Time resolution of the ALICE Time-Of-Flight detector with the first Run 3 pp collisions at ${\bf \sqrt{\textit{s}} = 13.6}$ TeV

TL;DR

This paper reports on the upgraded ALICE Time-Of-Flight detector's performance during Run 3 at the LHC, achieving a timing resolution better than 80 ps, which enhances particle identification capabilities.

Contribution

It presents the upgraded TOF detector's operation, calibration procedures, and performance results, demonstrating improved timing resolution in Run 3 pp collision data.

Findings

Timing resolution better than 80 ps achieved

Successful implementation of upgraded electronics and algorithms

Enhanced particle identification capabilities expected for future runs

Abstract

Particle identification (PID) is a fundamental aspect of the ALICE detector system, central to its heavy-ion and proton-proton physics programs. Among the different PID strategies, ALICE uses the Time-Of-Flight (TOF) detector to identify particles at intermediate momenta ($0.5 < p_{\rm T} < 4$ GeV/$c$). The ALICE TOF detector performed successfully during the first ten years of LHC operations. During the Long Shutdown 2, many ALICE sub-detectors, including TOF, were upgraded to fully leverage the targeted 50 kHz interaction rate of Pb-Pb collisions, which required the implementation of a continuous readout scheme.

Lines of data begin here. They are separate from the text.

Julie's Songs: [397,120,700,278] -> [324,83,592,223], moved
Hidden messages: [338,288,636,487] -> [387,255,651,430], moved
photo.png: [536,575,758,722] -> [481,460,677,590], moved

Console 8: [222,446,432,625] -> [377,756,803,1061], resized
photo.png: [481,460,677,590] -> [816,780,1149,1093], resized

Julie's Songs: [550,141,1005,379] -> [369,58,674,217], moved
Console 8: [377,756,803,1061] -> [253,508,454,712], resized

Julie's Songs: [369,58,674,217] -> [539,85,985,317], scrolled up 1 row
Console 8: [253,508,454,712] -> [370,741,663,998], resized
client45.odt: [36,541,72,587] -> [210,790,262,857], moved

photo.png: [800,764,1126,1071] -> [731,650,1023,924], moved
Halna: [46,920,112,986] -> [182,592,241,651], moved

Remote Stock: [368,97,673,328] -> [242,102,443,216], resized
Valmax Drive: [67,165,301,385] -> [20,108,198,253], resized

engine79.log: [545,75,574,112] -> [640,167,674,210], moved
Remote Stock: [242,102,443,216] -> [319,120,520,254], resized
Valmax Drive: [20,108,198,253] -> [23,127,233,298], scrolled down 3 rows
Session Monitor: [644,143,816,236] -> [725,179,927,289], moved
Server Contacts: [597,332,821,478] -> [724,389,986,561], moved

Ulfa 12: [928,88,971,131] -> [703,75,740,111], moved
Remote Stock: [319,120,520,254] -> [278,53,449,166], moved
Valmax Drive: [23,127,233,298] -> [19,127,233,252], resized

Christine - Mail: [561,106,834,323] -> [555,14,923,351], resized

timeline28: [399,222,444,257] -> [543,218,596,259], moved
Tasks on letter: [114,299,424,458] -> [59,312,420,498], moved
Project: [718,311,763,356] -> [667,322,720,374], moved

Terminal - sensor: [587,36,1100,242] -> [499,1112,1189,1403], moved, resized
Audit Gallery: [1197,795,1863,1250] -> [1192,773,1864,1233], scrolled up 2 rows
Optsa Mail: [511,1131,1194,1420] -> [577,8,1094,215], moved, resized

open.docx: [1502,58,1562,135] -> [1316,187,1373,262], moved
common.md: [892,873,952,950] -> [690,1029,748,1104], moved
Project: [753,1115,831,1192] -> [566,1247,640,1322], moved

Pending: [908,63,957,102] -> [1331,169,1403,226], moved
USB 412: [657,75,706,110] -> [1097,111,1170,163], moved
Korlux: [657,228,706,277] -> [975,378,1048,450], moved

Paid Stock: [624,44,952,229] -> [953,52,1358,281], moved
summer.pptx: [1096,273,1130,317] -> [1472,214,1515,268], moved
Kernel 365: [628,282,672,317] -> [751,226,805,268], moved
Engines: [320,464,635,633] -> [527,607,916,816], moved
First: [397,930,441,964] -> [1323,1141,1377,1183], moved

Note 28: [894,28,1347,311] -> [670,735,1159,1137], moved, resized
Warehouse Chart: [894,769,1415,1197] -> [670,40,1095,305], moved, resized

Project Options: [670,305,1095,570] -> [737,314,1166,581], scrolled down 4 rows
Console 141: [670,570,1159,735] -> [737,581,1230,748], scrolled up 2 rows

The TOF detector electronics were upgraded and refurbished, while processing algorithms for data quality control, reconstruction, calibration, and analysis were rewritten. This paper presents the upgraded TOF detector operation and calibration procedures and its performance in terms of timing resolution, a key factor for particle separation in ALICE analyses. Using 2022 pp collision data at $\sqrt{s} = 13.6$ TeV from Run 3, the time resolution of the detector was estimated with two independent methods, both yielding consistent results, better than 80 ps. Despite the excellent performance already achieved, further improvements are expected after additional detector commissioning and refined calibration procedures, thus enhancing the ALICE PID capabilities for Run 3 and beyond.